Start of Data records
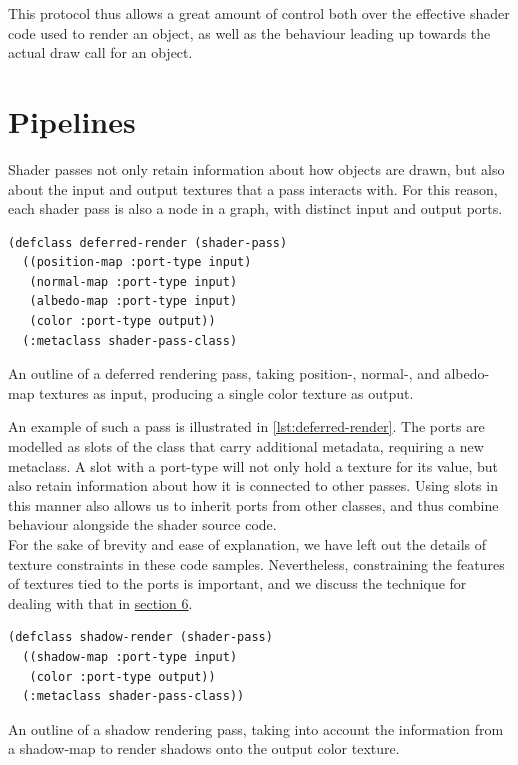 \documentclass[format=sigconf]{acmart}
\begin{document}
This protocol thus allows a great amount of control both over the effective shader code used to render an object, as well as the behaviour leading up towards the actual draw call for an object.

\section{Pipelines}\label{pipelines}
Shader passes not only retain information about how objects are drawn, but also about the input and output textures that a pass interacts with. For this reason, each shader pass is also a node in a graph, with distinct input and output ports.

\begin{listing}[h]
\begin{verbatim}
(defclass deferred-render (shader-pass)
  ((position-map :port-type input)
   (normal-map :port-type input)
   (albedo-map :port-type input)
   (color :port-type output))
  (:metaclass shader-pass-class)
\end{verbatim}
\caption{An outline of a deferred rendering pass, taking position-, normal-, and albedo-map textures as input, producing a single color texture as output.}
\label{lst:deferred-render}
\end{listing}

An example of such a pass is illustrated in \autoref{lst:deferred-render}. The ports are modelled as slots of the class that carry additional metadata, requiring a new metaclass. A slot with a port-type will not only hold a texture for its value, but also retain information about how it is connected to other passes. Using slots in this manner also allows us to inherit ports from other classes, and thus combine behaviour alongside the shader source code. \\

For the sake of brevity and ease of explanation, we have left out the details of texture constraints in these code samples. Nevertheless, constraining the features of textures tied to the ports is important, and we discuss the technique for dealing with that in \hyperref[allocation]{section 6}.

\begin{listing}[h]
\begin{verbatim}
(defclass shadow-render (shader-pass)
  ((shadow-map :port-type input)
   (color :port-type output))
  (:metaclass shader-pass-class))
\end{verbatim}
\caption{An outline of a shadow rendering pass, taking into account the information from a shadow-map to render shadows onto the output color texture.}
\label{lst:shadow-render}
\end{listing}
\end{document}
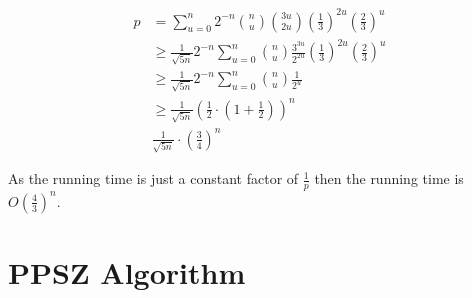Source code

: \documentclass[12pt, a4paper]{article}
\theoremstyle{definition}
\begin{document}
\begin{align}
	p 	&= \sum_{u = 0}^{n} 2^{-n} \binom{n}{u} \binom{3u}{2u} \left( \frac{1}{3} \right)^{2u} \left( \frac{2}{3} \right)^u \\
	 	&\geq \frac{1}{\sqrt{5n}} 2^{-n}\sum_{u = 0}^{n} \binom{n}{u} \frac{3^{3u}}{2^{2u}} \left( \frac{1}{3} \right)^{2u} \left( \frac{2}{3} \right)^u \\
	 	&\geq \frac{1}{\sqrt{5n}} 2^{-n}\sum_{u = 0}^{n} \binom{n}{u} \frac{1}{2^u} \\
	 	&\geq \frac{1}{\sqrt{5n}} \left(\frac{1}{2} \cdot \left(1 + \frac{1}{2} \right) \right)^n \\
	 	& \frac{1}{\sqrt{5n}} \cdot \left( \frac{3}{4} \right)^n
\end{align}

As the running time is just a constant factor of $\frac{1}{p}$ then the running time is $O\left(\frac{4}{3} \right)^n$.
	




\section{PPSZ Algorithm}




\end{document}
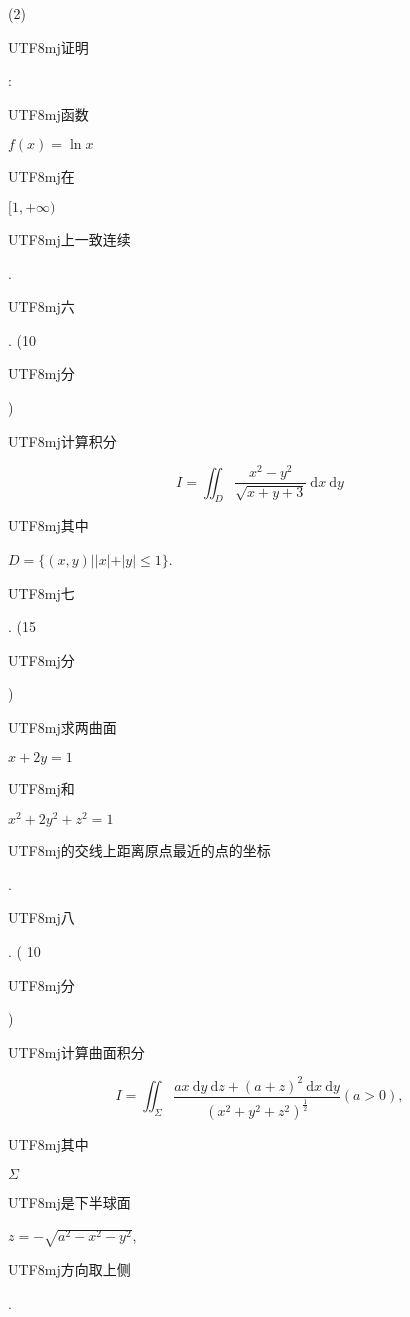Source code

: \documentclass[10pt]{article}
\begin{document}
(2) \begin{CJK}{UTF8}{mj}证明\end{CJK}: \begin{CJK}{UTF8}{mj}函数\end{CJK} $f(x)=\ln x$ \begin{CJK}{UTF8}{mj}在\end{CJK} $[1,+\infty)$ \begin{CJK}{UTF8}{mj}上一致连续\end{CJK}.

\begin{CJK}{UTF8}{mj}六\end{CJK}. (10 \begin{CJK}{UTF8}{mj}分\end{CJK}) \begin{CJK}{UTF8}{mj}计算积分\end{CJK}
$$
I=\iint_{D} \frac{x^{2}-y^{2}}{\sqrt{x+y+3}} \mathrm{~d} x \mathrm{~d} y
$$
\begin{CJK}{UTF8}{mj}其中\end{CJK} $D=\{(x, y)|| x|+| y \mid \leqslant 1\}$.

\begin{CJK}{UTF8}{mj}七\end{CJK}. (15 \begin{CJK}{UTF8}{mj}分\end{CJK}) \begin{CJK}{UTF8}{mj}求两曲面\end{CJK} $x+2 y=1$ \begin{CJK}{UTF8}{mj}和\end{CJK} $x^{2}+2 y^{2}+z^{2}=1$ \begin{CJK}{UTF8}{mj}的交线上距离原点最近的点的坐标\end{CJK}. \begin{CJK}{UTF8}{mj}八\end{CJK}. ( 10 \begin{CJK}{UTF8}{mj}分\end{CJK}) \begin{CJK}{UTF8}{mj}计算曲面积分\end{CJK}
$$
I=\iint_{\Sigma} \frac{a x \mathrm{~d} y \mathrm{~d} z+(a+z)^{2} \mathrm{~d} x \mathrm{~d} y}{\left(x^{2}+y^{2}+z^{2}\right)^{\frac{1}{2}}}(a>0),
$$
\begin{CJK}{UTF8}{mj}其中\end{CJK} $\Sigma$ \begin{CJK}{UTF8}{mj}是下半球面\end{CJK} $z=-\sqrt{a^{2}-x^{2}-y^{2}}$, \begin{CJK}{UTF8}{mj}方向取上侧\end{CJK}.
\end{document}
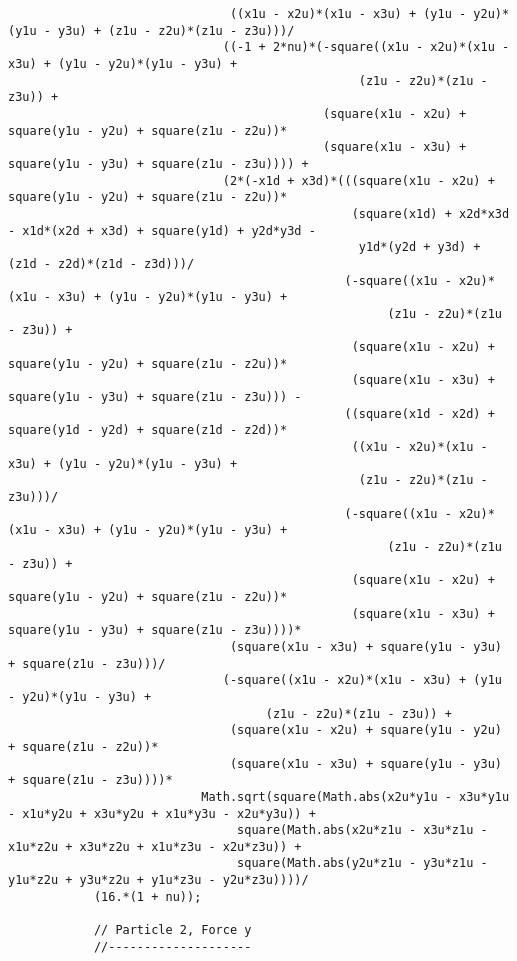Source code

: \begin{lstlisting}
							   ((x1u - x2u)*(x1u - x3u) + (y1u - y2u)*(y1u - y3u) + (z1u - z2u)*(z1u - z3u)))/
							  ((-1 + 2*nu)*(-square((x1u - x2u)*(x1u - x3u) + (y1u - y2u)*(y1u - y3u) + 
												 (z1u - z2u)*(z1u - z3u)) + 
											(square(x1u - x2u) + square(y1u - y2u) + square(z1u - z2u))*
											(square(x1u - x3u) + square(y1u - y3u) + square(z1u - z3u)))) + 
							  (2*(-x1d + x3d)*(((square(x1u - x2u) + square(y1u - y2u) + square(z1u - z2u))*
												(square(x1d) + x2d*x3d - x1d*(x2d + x3d) + square(y1d) + y2d*y3d - 
												 y1d*(y2d + y3d) + (z1d - z2d)*(z1d - z3d)))/
											   (-square((x1u - x2u)*(x1u - x3u) + (y1u - y2u)*(y1u - y3u) + 
													 (z1u - z2u)*(z1u - z3u)) + 
												(square(x1u - x2u) + square(y1u - y2u) + square(z1u - z2u))*
												(square(x1u - x3u) + square(y1u - y3u) + square(z1u - z3u))) - 
											   ((square(x1d - x2d) + square(y1d - y2d) + square(z1d - z2d))*
												((x1u - x2u)*(x1u - x3u) + (y1u - y2u)*(y1u - y3u) + 
												 (z1u - z2u)*(z1u - z3u)))/
											   (-square((x1u - x2u)*(x1u - x3u) + (y1u - y2u)*(y1u - y3u) + 
													 (z1u - z2u)*(z1u - z3u)) + 
												(square(x1u - x2u) + square(y1u - y2u) + square(z1u - z2u))*
												(square(x1u - x3u) + square(y1u - y3u) + square(z1u - z3u))))*
							   (square(x1u - x3u) + square(y1u - y3u) + square(z1u - z3u)))/
							  (-square((x1u - x2u)*(x1u - x3u) + (y1u - y2u)*(y1u - y3u) + 
									(z1u - z2u)*(z1u - z3u)) + 
							   (square(x1u - x2u) + square(y1u - y2u) + square(z1u - z2u))*
							   (square(x1u - x3u) + square(y1u - y3u) + square(z1u - z3u))))*
						   Math.sqrt(square(Math.abs(x2u*y1u - x3u*y1u - x1u*y2u + x3u*y2u + x1u*y3u - x2u*y3u)) + 
								square(Math.abs(x2u*z1u - x3u*z1u - x1u*z2u + x3u*z2u + x1u*z3u - x2u*z3u)) + 
								square(Math.abs(y2u*z1u - y3u*z1u - y1u*z2u + y3u*z2u + y1u*z3u - y2u*z3u))))/
			(16.*(1 + nu));
			
			// Particle 2, Force y
			//--------------------
			

\end{lstlisting}
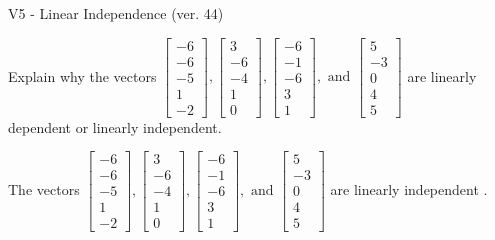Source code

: \begin{exercise}
  \begin{exerciseTitle}V5 - Linear Independence (ver. 44)\end{exerciseTitle}
  \begin{exerciseStatement}
    Explain why the vectors \(\left[\begin{array}{r}
-6 \\
-6 \\
-5 \\
1 \\
-2
\end{array}\right] , \left[\begin{array}{r}
3 \\
-6 \\
-4 \\
1 \\
0
\end{array}\right] , \left[\begin{array}{r}
-6 \\
-1 \\
-6 \\
3 \\
1
\end{array}\right] , \text{ and } \left[\begin{array}{r}
5 \\
-3 \\
0 \\
4 \\
5
\end{array}\right]\) are linearly dependent or linearly independent.	


  \end{exerciseStatement}
  \begin{exerciseAnswer}
   The vectors \(\left[\begin{array}{r}
-6 \\
-6 \\
-5 \\
1 \\
-2
\end{array}\right] , \left[\begin{array}{r}
3 \\
-6 \\
-4 \\
1 \\
0
\end{array}\right] , \left[\begin{array}{r}
-6 \\
-1 \\
-6 \\
3 \\
1
\end{array}\right] , \text{ and } \left[\begin{array}{r}
5 \\
-3 \\
0 \\
4 \\
5
\end{array}\right]\) are 
  	 linearly independent  .
  


  \end{exerciseAnswer}
\end{exercise}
End of Data records
- Goal of the exercise -
Among the entries above, how many lines include "shadow"? State the number and nothing else.

- Output for this task -
4